O documento, assinado pela cúpula das três Forças e o ministro, fecha uma semana marcada por declarações do comandante do Exército, Edson Leal Pujol, que buscaram distanciar as Forças Armadas de disputas no governo e deixar claro que elas não têm interesse em participar da política. "Não queremos fazer parte da política governamental ou do Congresso Nacional e muito menos queremos que a política entre em nossos quartéis", disse Pujol na quinta-feira durante evento do Instituto para Reforma das Relações entre Estado e Empresa, do qual participaram os ex-ministros da Defesa Raul Jungmann e do Gabinete de Segurança Institucional general Sérgio Etchegoyen. O governo Bolsonaro tem forte presença militar em várias áreas, inclusive na articulação política com o Congresso, tarefa executada pelo general Luiz Ramos. À frente da Saúde, que coordena as ações contra a pandemia do novo coronavírus, também está outro militar, o general Eduardo Pazuello.

BOLSONARO

Pujol voltou a se manifestar em um seminário organizado pela Escola Superior de Guerra. "Somos instituições de Estado, não somos instituição de governo, não temos partido. Nosso partido é o Brasil", disse. 

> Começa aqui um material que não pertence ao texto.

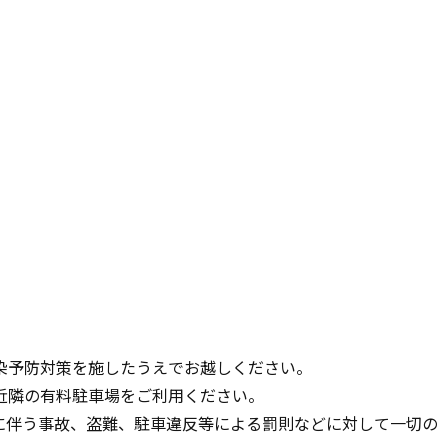
染予防対策を施したうえでお越しください。
近隣の有料駐車場をご利用ください。
に伴う事故、盗難、駐車違反等による罰則などに対して一切の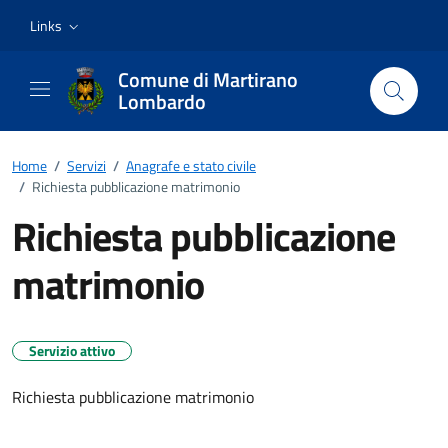
Vai ai contenuti
Vai al footer
Links
Comune di Martirano
Lombardo
Home
/
Servizi
/
Anagrafe e stato civile
/
Richiesta pubblicazione matrimonio
Richiesta pubblicazione
matrimonio
Servizio attivo
Richiesta pubblicazione matrimonio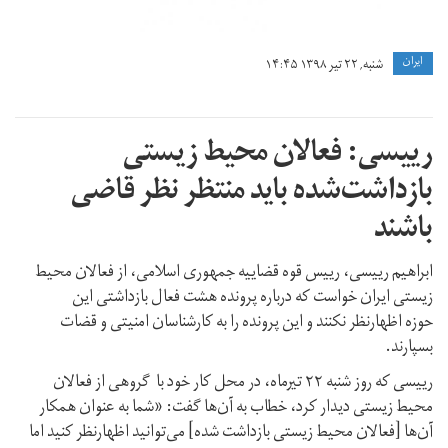
ايران
شنبه, ۲۲ تیر ۱۳۹۸ ۱۴:۴۵
رییسی: فعالان محیط زیستی
بازداشت‌شده باید منتظر نظر قاضی
باشند
ابراهیم رییسی، رییس قوه قضاییه جمهوری اسلامی، از فعالان محیط
زیستی ایران خواست که درباره پرونده هشت فعال بازداشتی این
حوزه اظهارنظر نکنند و این پرونده را به کارشناسان امنیتی و قضات
بسپارند.
رییسی که روز شنبه ۲۲ تيرماه، در محل کار خود با گروهی از فعالان
محیط زیستی دیدار کرد، خطاب به آن‌ها گفت: «شما به عنوان همکار
آن‌ها [فعالان محیط زیستی بازداشت شده] می‌توانید اظهارنظر کنید اما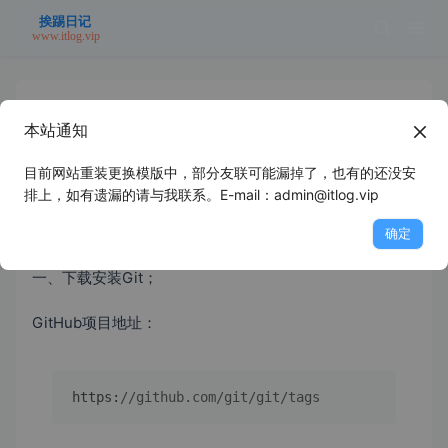
本站通知
RustDesk客户端自建服务器网络参数
github编译
目前网站重装更换模版中，部分友联可能漏掉了，也有的还没安
排上，如有遗漏的请与我联系。E-mail：admin@itlog.vip
2025年5月15日
未分类
浪里个浪
确定
一、下载安装Git；
GitHub项目地址：
https
:
//github.com/git/git/tags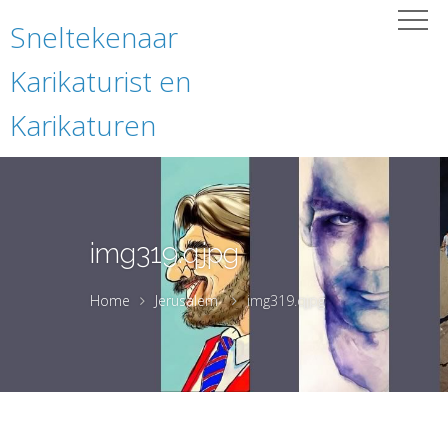
Sneltekenaar
Karikaturist en
Karikaturen
img319.qjpg
Home
Jerusalem
img319.qjpg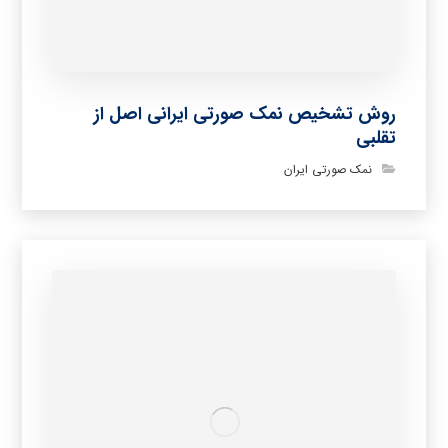
روش تشخیص نمک صورتی ایرانی اصل از
تقلبی
نمک صورتی ایران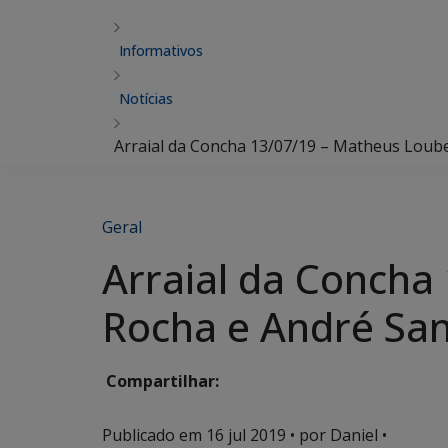
Informativos
Notícias
Arraial da Concha 13/07/19 – Matheus Loub
Geral
Arraial da Concha
Rocha e André San
Compartilhar:
Publicado em
16 jul 2019
• por Daniel •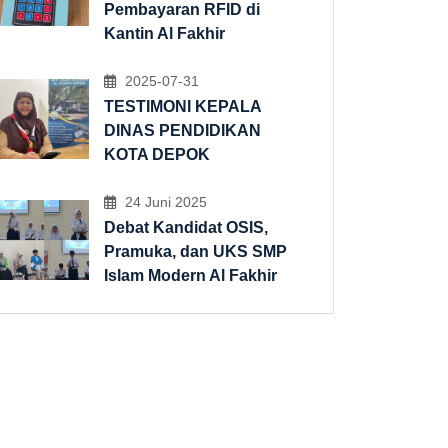
Pembayaran RFID di
Kantin Al Fakhir
2025-07-31
TESTIMONI KEPALA
DINAS PENDIDIKAN
KOTA DEPOK
24 Juni 2025
Debat Kandidat OSIS,
Pramuka, dan UKS SMP
Islam Modern Al Fakhir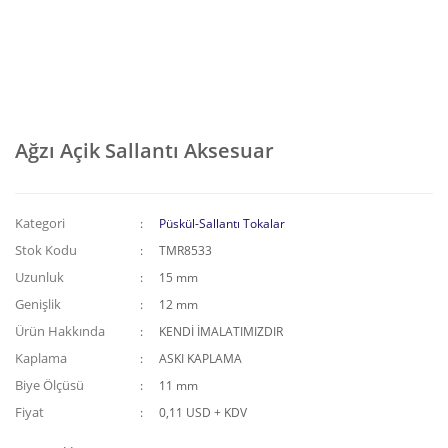
Ağzı Açik Sallantı Aksesuar
Kategori
Püskül-Sallantı Tokalar
Stok Kodu
TMR8533
Uzunluk
15 mm
Genişlik
12 mm
Ürün Hakkında
KENDİ İMALATIMIZDIR
Kaplama
ASKI KAPLAMA
Biye Ölçüsü
11 mm
Fiyat
0,11 USD + KDV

Depois da nova manifestação de Pujol, Bolsonaro sentiu necessidade de lembrar que fora ele quem nomeara Pujol para o cargo em uma espécie de "chamado de unidade" às fileiras. Bolsonaro escreveu nas redes sociais: "A afirmação do General Edson Leal Pujol (escolhido por mim para Comandante do Exército), que 'militares não querem fazer parte da política', vem exatamente ao encontro do que penso sobre o papel das Forças Armadas no cenário nacional."

REFORÇO

O vice-presidente da República, general Hamilton Mourão, também reforçou esse entendimento. "Política não pode estar dentro do quartel. Se entra política pela porta da frente, a disciplina e a hierarquia saem pela dos fundos. O comandante do Exército coloca claramente o que é a nossa posição", destacou Mourão. Segundo ele, as Forças Armadas sofreram, antes de 1964, com uma politização "que só serviu para causar divisão".